The food scientist guys are doing interesting experiments that may influence the way we cook....if nothing else their techniques are fun to follow and open up doors not normally there....use of jelling agents (agar agar) comes to mind immediately.
Steingarten is an inspiration, Peter Kaminsky also, they follow their passions.
Inspiration, where does the muse come from.....good question. Were we born with curiosity or was it breed into us....I tend to think a combination.


----------



## thetincook (Jun 14, 2002)

Lately, I've been inspired by Judy Rodgers of the Zuni Cafe via her cookbook. I love the delicous simplicity and lack of artsy fartsy concepts. Now, I just have to drag my butt to San Francisco and eat there.

Charlie Trotter is a big inspiration to me for his views on service and for his background. Of course, his volumes of food porn are nice too.

My other big inspiration is my mentor from school Chef Giovanni Del Rossario. He taught me what it means to be a chef, just like my dad taught me how to be a man.

As far as who is hot, I think Joachim Spiechal is doing some really cool things with the Patina Group. It's remarkable how his team can provide high level of quality across so many different operations. I think he and Mario Batalli are the closest to pulling a Alain Ducasse style feat of excellence.

(In interest of full disclosure, I did work for the Patina Group once for several months at Patinette in the Musuem of Comtempary Art. I also did my chef profile on him for school (he has a very cool chef "family tree"). I did meet him once, though Iam ashamed to admit that I wussed out and couldn't stop mumbling.)


----------



## irishchef (Mar 15, 2006)

Jacques Pepin...because, above all, he posesses the quality that is most lacking in almost every Chef I've met (me included)...humility. 

Bake bread. Make soup. Give it to someone who needs it. Teach them to do it themselves. 
Our motivation should not be to advance ourselves, to exhalt the food we make, but rather to feed the spirit and souls of those around us.

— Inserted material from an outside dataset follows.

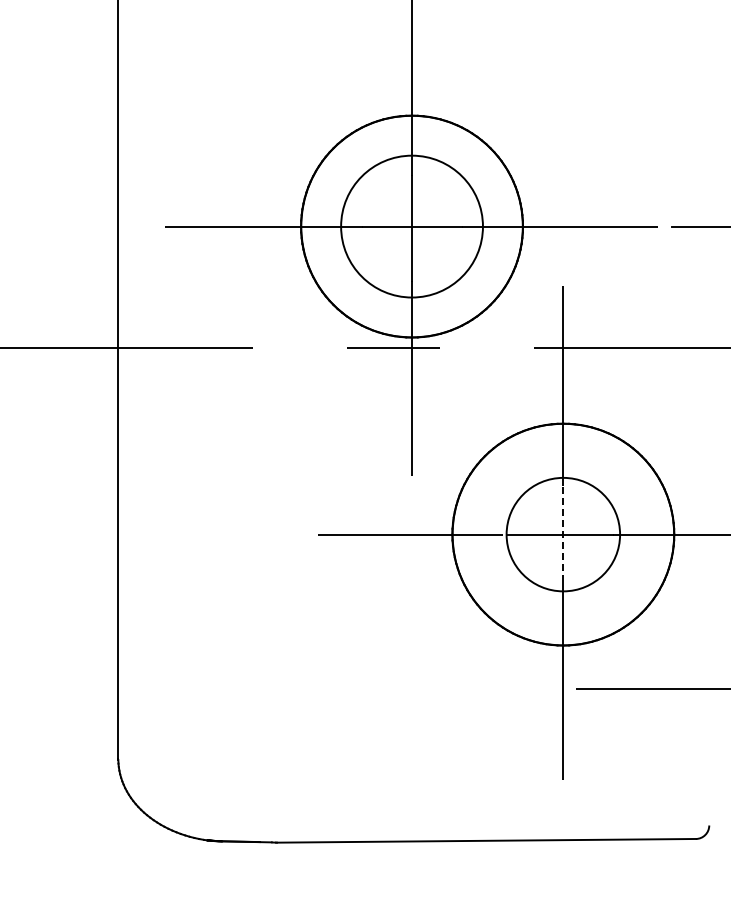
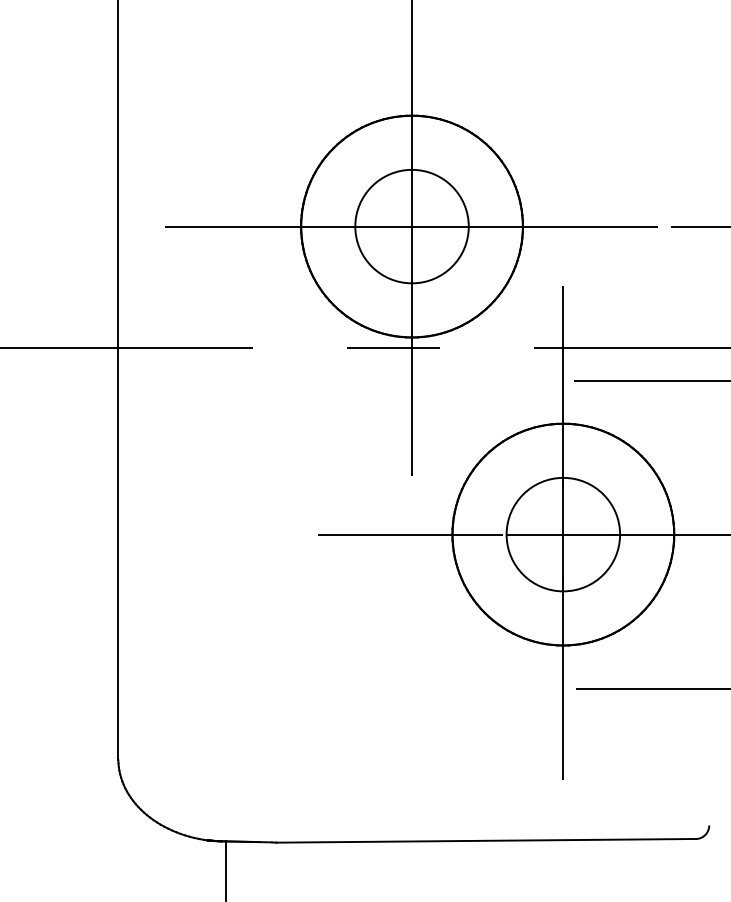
circle at (411, 226) diameter: 142 px -> 113 px
line at (650, 380): none -> present
line at (563, 534): dashed -> solid
line at (225, 869): none -> present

....or not. Just my $.02 worth. have a nice day !


----------



## shroomgirl (Aug 11, 2000)

does not need to be exclusive.....they can co-exist
Bake bread. Make soup. Give it to someone who needs it. Teach them to do it themselves. 
Our motivation should not be to advance ourselves, to exhalt the food we make, but rather to feed the spirit and souls of those around us.


----------



## ricib (Jun 28, 2005)

Personal experience, my main inspiration will always be my Grandfather H. I just wish I'd have paid more attention to his recipes, when cooking with him, and certainly eating them. As a young boy I just took it for granted.

Professionally, I'm heavilly influenced by Rick Bayless mostly for his ties to Latin-American food, as they are quite the same as mine are. The fact that he (as do I) actually travels to the place he is influenced by, is something that sticks with me no matter what I am cooking at the time.

As for the Food Network, I am influenced by them in the way that it re-ignited the flame that once was there in me, for the food industry. It's probably on 75% of the day and night at my house.


----------



## logghib (May 4, 2005)

I've been to Trotter's place in Lincoln Park - I wouldn't take the experience back, but I wouldn't go there again either. His cuisine is lacking soul, in my mind - and anyone can throw enough money at food to make it good. Charlie Trotter's talent is in getting people to actually pay for it.

Moto is a gimmick factory. I'm glad it's there, but I'm glad that I am not there.

Scott Bryan's food arouses me.

I've been keeping an eye on Geno Bahena - probably a more worthwhile watch than Rick Bayless. Has apparently migrated to LA now to rock out some more upscale Mexican fare.

Patrick O'Connell seems incapable of not looking like a major tool in every press photograph he's in, but dang if the guy doesn't make delicious food.

I expect awesome stuff from Michael Carlson, who is like the stoner of haute cuisine. And unlike other places in Chicago, I can make a reservation at Schwa sometime in this century.


----------



## cultalktx (Mar 29, 2006)

Hello everyone I am new to the group and wanted to share some helpful links with everyone:chef:

30mindishes.com
30minrecipes.com


----------



## andrew563 (Oct 12, 2005)

My inspirations? All the people I have worked with. From the chefs to the line cooks, ****, even the dishwashers. I have learned something from each and everyone.


----------



## travisbickle (Mar 13, 2006)

I'm going to take the first part of Capechef's question and go with that. My inspirations include every chef that I have worked for, the names won't sound familiar, but I feel I owe it to the those who have "raised" me in the wild. Patrick Brooks- Michangelo in Conyers, GA; Mike Bell- Columbus Brewing Company in Columbus, OH; John Beck- R J Snappers, Columbus, OH. I have not only met these chefs in person, but actually worked under thier close supervision and I have learned many things that no formal education is capable of providing. Thanks to my teachers for sculpting me!


----------